= What this task involves =
In the workplace security policy flashcards, what does a Remote Access Policy define?

= Supplied text =
▬▬▬▬▬▬▬▬▬▬
Workplace Security Policies and Examples Flashcards
Note-worthy Premises
When creating an Access Control Policy, you are not only attempting to restrict the access of individuals, but services as well.
Services must access other services in order to properly function.
Access Control Policy
Access Control Policies are instituted in regard to what personnel and which services should retain access to what information or services w/in a network.
Remote Access Policy
Defines acceptable methods of remotely connecting to the internal network.
This sort of thing is absolutely essential in large organization where networks are geographically dispersed and extend into insecure network locations (like a coffee shop’s wifi or an unmanaged home network).
Firewall Management Policy
Defines which personnel should monitor the firewall and the ways of which they should go about doing it.
Network Connection Policy
ex. “when using a company laptop, you must always connect via VPN when going online”
Password Policy
Akin to when an organization requires that you have a password w/ 8 characters that includes letters, numbers, and symbols.
Having these sorts of requirements in place drastically decreases the likelihood of a password being cracked, being that the possible combinations become so stupidly vast.
User Account Policy
- Defines how users may be grouped up (based upon their permissions, levels of access, department, ect)
- Defines steps and requirements regarding account creation processes (also defines what permissions a user should be allowed by default once they’ve created their account)
(note this: default permissions can become a means of compromising security if not managed properly)
Information Protection Policy
- Sets the level of sensitivity for sets of information (i.e. where it lies in a list of security priorities).
- Dictates which personnel should have access to which sets of information
(similar to access control policy)
(who or what has access to what)
Special Access Policy
Grants waivers and creates custom rulings for specific scenarios for specific individuals or services.
You can create a general outline of policies to use throughout a system but it’s less rare than not to have a few oddities that’ll require specialized access policies in order to properly manage them and make certain that they remain efficient in their tasks.
Email Security Policy
Defines how personnel should interact w/ Emails and how they should behave regarding them.
ex. always verify that there is an eligible signature provided when receiving an email from a colleague, never click on a link that could redirect you to an external site or source.
Acceptable Use Policy
Defines the maximum amount of a company resource that an individual is allowed to consume (be that server space, cafeteria food, ect).
ex. an ISP provider could say “you are allowed an infinite amount of bandwidth for the next 30 days” when in reality, there is a clause that states that you are prohibited from consuming 50% of maximum potential bandwidth.
Workspace privacy polices:
These policies dictate:
- the information that is gathered in regard to employees
- what employees may share between themselves and outside the company (and more importantly, what they cannot share)
- how employees should behave in general
Primary Principles:
- inform employees regarding what information is being collected on/from them and why
- collect only necessary information
- obtain consent before using collected employee information
- allow employees to access their information at any time
- keep the collected information secure
(note that you should always remain certain that the information being collected on you is not being misused.
Honestly, you can practically expect to be taken advantage of at some point, just always remain wary)
(in the US, our laws are impressively loose in regards to this subject)
(In Europe, the laws are much, much stricter. You won’t normally go to prison for breaking laws regarding information collection, but there are some pretty extreme financial fines)
▬▬▬▬▬▬▬▬▬▬
= Information provided =
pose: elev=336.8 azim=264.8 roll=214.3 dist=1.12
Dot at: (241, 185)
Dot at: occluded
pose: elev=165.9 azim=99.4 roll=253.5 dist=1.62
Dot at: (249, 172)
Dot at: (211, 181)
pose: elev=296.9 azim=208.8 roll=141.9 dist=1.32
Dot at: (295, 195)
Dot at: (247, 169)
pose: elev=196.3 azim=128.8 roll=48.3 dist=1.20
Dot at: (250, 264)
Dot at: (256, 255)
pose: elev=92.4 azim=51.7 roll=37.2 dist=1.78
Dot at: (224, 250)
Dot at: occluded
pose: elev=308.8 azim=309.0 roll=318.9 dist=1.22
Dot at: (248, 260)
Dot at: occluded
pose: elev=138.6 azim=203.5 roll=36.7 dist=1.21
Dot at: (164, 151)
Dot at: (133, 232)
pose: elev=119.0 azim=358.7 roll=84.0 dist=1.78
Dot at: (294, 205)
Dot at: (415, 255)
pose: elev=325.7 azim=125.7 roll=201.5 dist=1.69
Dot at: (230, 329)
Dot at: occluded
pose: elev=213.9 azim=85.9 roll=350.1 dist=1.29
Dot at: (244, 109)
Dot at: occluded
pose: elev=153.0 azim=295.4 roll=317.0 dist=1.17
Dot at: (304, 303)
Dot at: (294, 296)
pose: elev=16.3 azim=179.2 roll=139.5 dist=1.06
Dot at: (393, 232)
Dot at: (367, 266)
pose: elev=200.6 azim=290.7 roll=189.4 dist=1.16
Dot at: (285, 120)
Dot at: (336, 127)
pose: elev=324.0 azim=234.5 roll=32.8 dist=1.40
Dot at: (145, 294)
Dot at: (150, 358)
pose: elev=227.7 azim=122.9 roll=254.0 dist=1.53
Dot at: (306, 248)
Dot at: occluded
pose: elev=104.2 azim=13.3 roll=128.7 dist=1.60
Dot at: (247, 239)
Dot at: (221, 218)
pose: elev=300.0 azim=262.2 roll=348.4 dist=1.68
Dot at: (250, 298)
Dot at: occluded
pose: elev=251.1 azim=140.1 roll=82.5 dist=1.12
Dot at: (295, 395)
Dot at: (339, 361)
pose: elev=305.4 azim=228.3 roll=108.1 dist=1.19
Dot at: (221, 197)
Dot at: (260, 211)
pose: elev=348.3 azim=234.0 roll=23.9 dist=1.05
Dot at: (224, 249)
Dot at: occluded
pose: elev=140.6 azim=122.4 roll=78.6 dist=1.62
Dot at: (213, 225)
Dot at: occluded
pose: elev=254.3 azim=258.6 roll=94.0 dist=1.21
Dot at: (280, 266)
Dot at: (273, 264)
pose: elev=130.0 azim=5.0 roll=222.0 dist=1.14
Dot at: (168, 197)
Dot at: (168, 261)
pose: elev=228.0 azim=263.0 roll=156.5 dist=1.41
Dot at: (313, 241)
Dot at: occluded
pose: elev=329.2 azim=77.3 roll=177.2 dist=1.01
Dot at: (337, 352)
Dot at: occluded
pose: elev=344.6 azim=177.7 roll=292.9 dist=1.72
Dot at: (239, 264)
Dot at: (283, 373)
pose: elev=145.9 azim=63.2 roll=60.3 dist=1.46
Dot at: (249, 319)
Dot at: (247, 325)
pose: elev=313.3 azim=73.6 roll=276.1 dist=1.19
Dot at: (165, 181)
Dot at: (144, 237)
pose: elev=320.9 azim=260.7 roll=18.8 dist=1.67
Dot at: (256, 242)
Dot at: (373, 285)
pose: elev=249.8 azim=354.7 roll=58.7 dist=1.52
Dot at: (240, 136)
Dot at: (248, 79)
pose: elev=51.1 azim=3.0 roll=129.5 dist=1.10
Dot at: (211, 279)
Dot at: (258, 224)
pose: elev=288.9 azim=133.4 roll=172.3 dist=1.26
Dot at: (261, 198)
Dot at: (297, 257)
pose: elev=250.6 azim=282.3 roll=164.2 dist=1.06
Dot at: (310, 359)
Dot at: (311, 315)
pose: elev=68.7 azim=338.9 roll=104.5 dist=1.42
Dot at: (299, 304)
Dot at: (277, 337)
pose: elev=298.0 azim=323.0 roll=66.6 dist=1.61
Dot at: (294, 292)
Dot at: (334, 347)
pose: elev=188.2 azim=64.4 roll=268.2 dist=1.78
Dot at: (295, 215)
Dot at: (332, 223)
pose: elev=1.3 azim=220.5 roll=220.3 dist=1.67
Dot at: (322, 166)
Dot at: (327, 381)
▬▬▬▬▬▬▬▬▬▬
= Response =
Acceptable methods of remotely connecting to the internal network.